*Zadanie do wykonania*: Skopiuj wszystkie poniższe rekordy dokładnie, znak po znaku, z zachowaniem podziału na wiersze.

·····

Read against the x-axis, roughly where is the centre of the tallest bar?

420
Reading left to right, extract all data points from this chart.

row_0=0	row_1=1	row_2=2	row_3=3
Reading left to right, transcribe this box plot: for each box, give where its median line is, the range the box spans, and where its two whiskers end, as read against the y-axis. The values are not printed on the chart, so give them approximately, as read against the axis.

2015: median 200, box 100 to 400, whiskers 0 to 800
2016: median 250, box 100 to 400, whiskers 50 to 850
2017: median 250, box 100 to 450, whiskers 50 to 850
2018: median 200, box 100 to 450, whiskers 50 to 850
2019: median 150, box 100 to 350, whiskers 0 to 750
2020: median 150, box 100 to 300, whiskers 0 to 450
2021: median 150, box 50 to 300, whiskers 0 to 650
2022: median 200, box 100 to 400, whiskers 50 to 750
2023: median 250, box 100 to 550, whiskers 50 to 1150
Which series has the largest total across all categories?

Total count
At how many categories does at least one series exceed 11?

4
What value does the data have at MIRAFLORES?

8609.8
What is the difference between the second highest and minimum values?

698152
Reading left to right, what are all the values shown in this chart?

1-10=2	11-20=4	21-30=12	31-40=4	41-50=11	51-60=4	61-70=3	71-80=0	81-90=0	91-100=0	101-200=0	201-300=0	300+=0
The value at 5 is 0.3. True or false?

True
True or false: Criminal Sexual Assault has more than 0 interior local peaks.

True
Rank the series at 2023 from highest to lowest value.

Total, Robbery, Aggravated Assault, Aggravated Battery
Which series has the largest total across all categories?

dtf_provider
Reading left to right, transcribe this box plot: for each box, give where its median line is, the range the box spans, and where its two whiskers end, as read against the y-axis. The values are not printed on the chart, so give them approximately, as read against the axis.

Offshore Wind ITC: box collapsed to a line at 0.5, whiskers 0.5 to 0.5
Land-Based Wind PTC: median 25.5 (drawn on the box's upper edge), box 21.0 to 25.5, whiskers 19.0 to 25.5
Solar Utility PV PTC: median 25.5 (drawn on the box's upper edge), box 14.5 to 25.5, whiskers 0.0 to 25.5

·····

*Odpowiedź*:
Read against the x-axis, roughly where is the centre of the tallest bar?

420
Reading left to right, extract all data points from this chart.

row_0=0	row_1=1	row_2=2	row_3=3
Reading left to right, transcribe this box plot: for each box, give where its median line is, the range the box spans, and where its two whiskers end, as read against the y-axis. The values are not printed on the chart, so give them approximately, as read against the axis.

2015: median 200, box 100 to 400, whiskers 0 to 800
2016: median 250, box 100 to 400, whiskers 50 to 850
2017: median 250, box 100 to 450, whiskers 50 to 850
2018: median 200, box 100 to 450, whiskers 50 to 850
2019: median 150, box 100 to 350, whiskers 0 to 750
2020: median 150, box 100 to 300, whiskers 0 to 450
2021: median 150, box 50 to 300, whiskers 0 to 650
2022: median 200, box 100 to 400, whiskers 50 to 750
2023: median 250, box 100 to 550, whiskers 50 to 1150
Which series has the largest total across all categories?

Total count
At how many categories does at least one series exceed 11?

4
What value does the data have at MIRAFLORES?

8609.8
What is the difference between the second highest and minimum values?

698152
Reading left to right, what are all the values shown in this chart?

1-10=2	11-20=4	21-30=12	31-40=4	41-50=11	51-60=4	61-70=3	71-80=0	81-90=0	91-100=0	101-200=0	201-300=0	300+=0
The value at 5 is 0.3. True or false?

True
True or false: Criminal Sexual Assault has more than 0 interior local peaks.

True
Rank the series at 2023 from highest to lowest value.

Total, Robbery, Aggravated Assault, Aggravated Battery
Which series has the largest total across all categories?

dtf_provider
Reading left to right, transcribe this box plot: for each box, give where its median line is, the range the box spans, and where its two whiskers end, as read against the y-axis. The values are not printed on the chart, so give them approximately, as read against the axis.

Offshore Wind ITC: box collapsed to a line at 0.5, whiskers 0.5 to 0.5
Land-Based Wind PTC: median 25.5 (drawn on the box's upper edge), box 21.0 to 25.5, whiskers 19.0 to 25.5
Solar Utility PV PTC: median 25.5 (drawn on the box's upper edge), box 14.5 to 25.5, whiskers 0.0 to 25.5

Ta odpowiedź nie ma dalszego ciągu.